Tuesday 9 May 2017

Escape Rooms As A Way of Life: The Legend of Zelda Method


© Nintendo


We’re living a little in the way that Link from The Legend of Zelda.

We spend our solo time traversing ‘fields’ of personality, looking for ‘rupees’ for physical sustenance, plucking ‘hearts’ for emotional fulfilment, and fighting minor demons abounding sporadically. From the fields, we head into bustling towns (like Burnaby) where we find collective persons in meeting places. We relate to these strangers who inspire within ourselves greater goals, furthering our paths beyond the fields we roam.
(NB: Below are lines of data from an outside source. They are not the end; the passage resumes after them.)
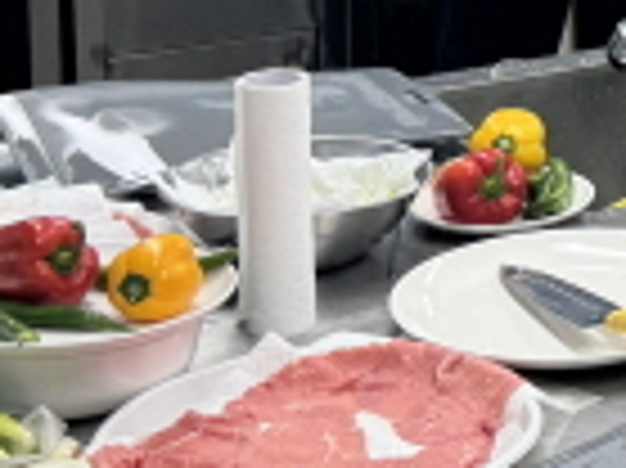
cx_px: 1126
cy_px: -176
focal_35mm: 138
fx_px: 2493
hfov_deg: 13.0
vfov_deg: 10.5
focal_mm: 6.76
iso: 100
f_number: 1.78
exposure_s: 1/120
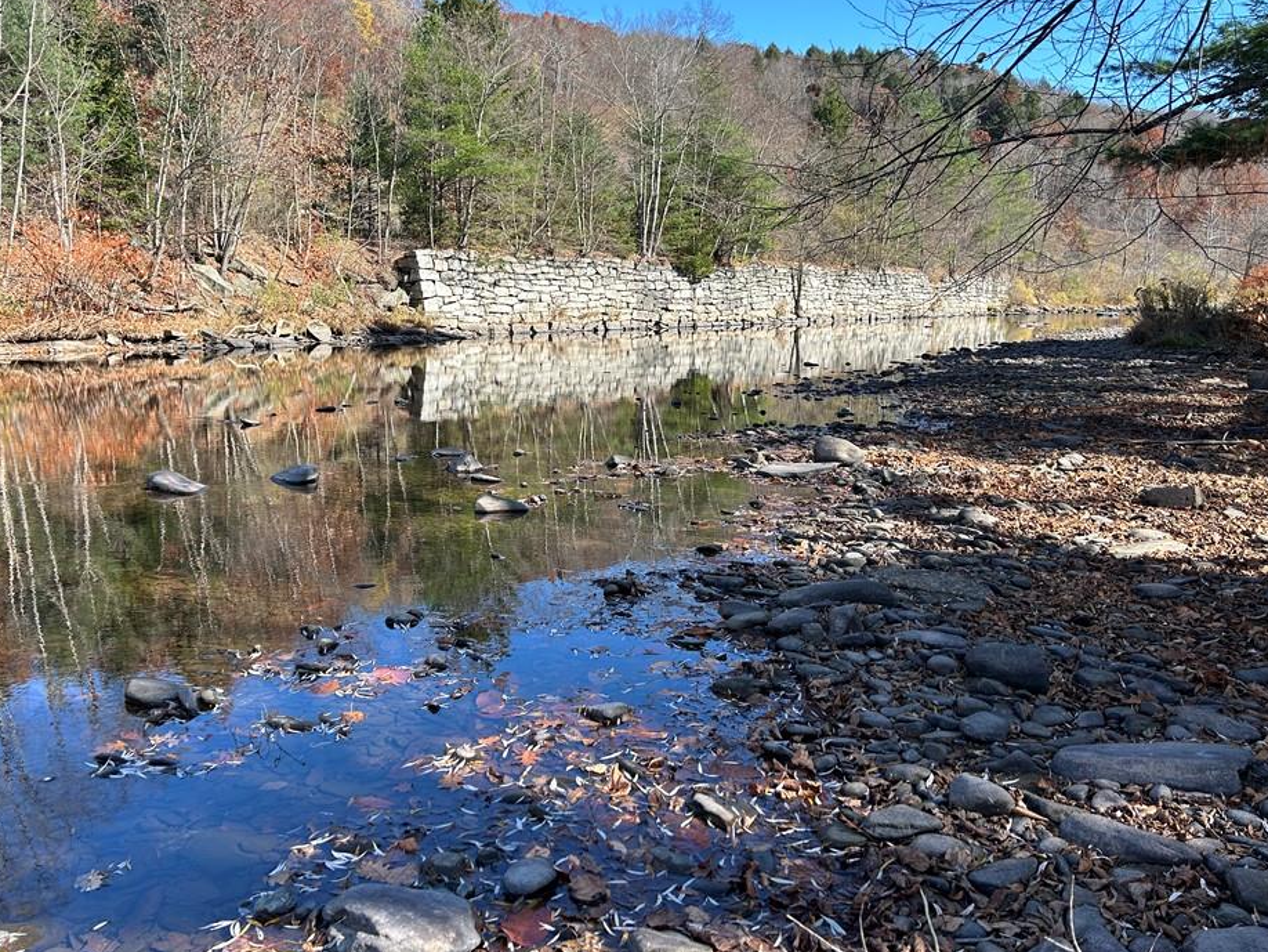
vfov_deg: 48.2
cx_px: 611
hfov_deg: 61.6
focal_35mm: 29
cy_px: 428
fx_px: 1063
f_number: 1.5
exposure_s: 1/1252
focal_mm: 5.7
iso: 50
This is the nature of the business we conduct in our life path and career directives. 

When we have found the proper motivations from the townspeople, i.e. what we can offer vs. what we are lacking, we then head steadfast to seek the inside of a dungeon (Krakit Escape Room) where we are isolated to face down our greater demons: those hidden from the populated fields and towns. We become like the hermit, seeking inner truths in the dark caverns within. Our quest is to escape and the only escape is confronting evil head-on.
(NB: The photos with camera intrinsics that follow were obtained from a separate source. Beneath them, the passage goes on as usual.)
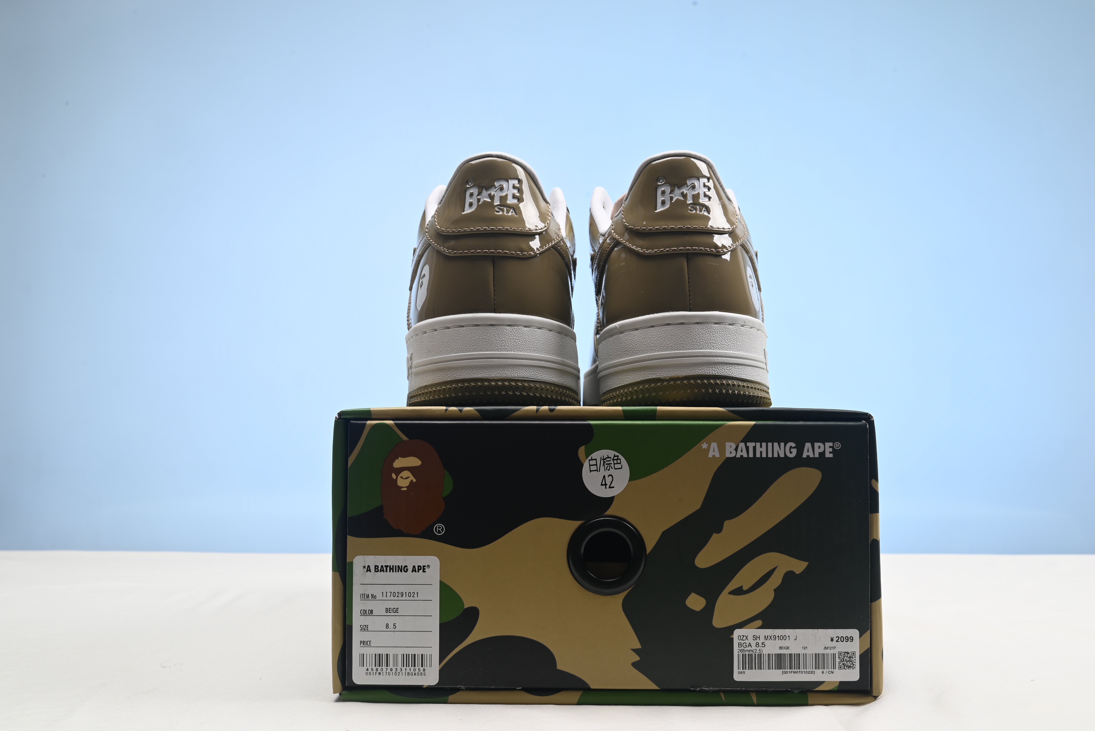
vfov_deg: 35.1
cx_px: 548
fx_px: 1156
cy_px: 366
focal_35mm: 38
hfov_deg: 50.7
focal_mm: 38
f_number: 16
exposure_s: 1/2.5
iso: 110
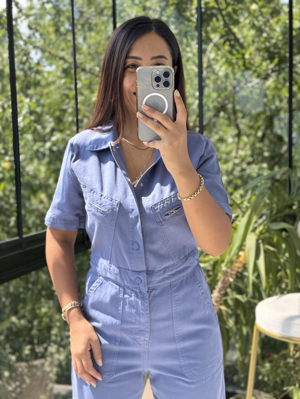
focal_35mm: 48
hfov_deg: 30.3
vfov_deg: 39.7
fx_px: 555
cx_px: 150
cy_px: 200
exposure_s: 1/275
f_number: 1.78
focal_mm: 6.76
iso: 64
First we seek anchor in finding a navigation tool, a compass, to enlighten us as as to our core principles (that way to shed light on our demon’s location), where to find the tools to defeat the demon, and the key required to get some face time with our inner foe. This dungeon is not only our situational escape room, but the liberation of our optimal identity from self-defeating ideologies.

The maxim ‘when the student is ready, the teacher appears’ reveals the locking mechanisms unlatched by the riddles of existence in Link’s field-town-dungeon whence the keys to success appear neither amidst nor before completion. This is the definition of the escape room: if I perform Task A then I will be able to unlock Item X in order to move on to Task B. Then, voila, the door is open and you’re free to move forward.

Whether the room is metaphorical or physical, the pursuit of higher goals requires we traverse our internal escape room (or, in Link’s case, dungeon).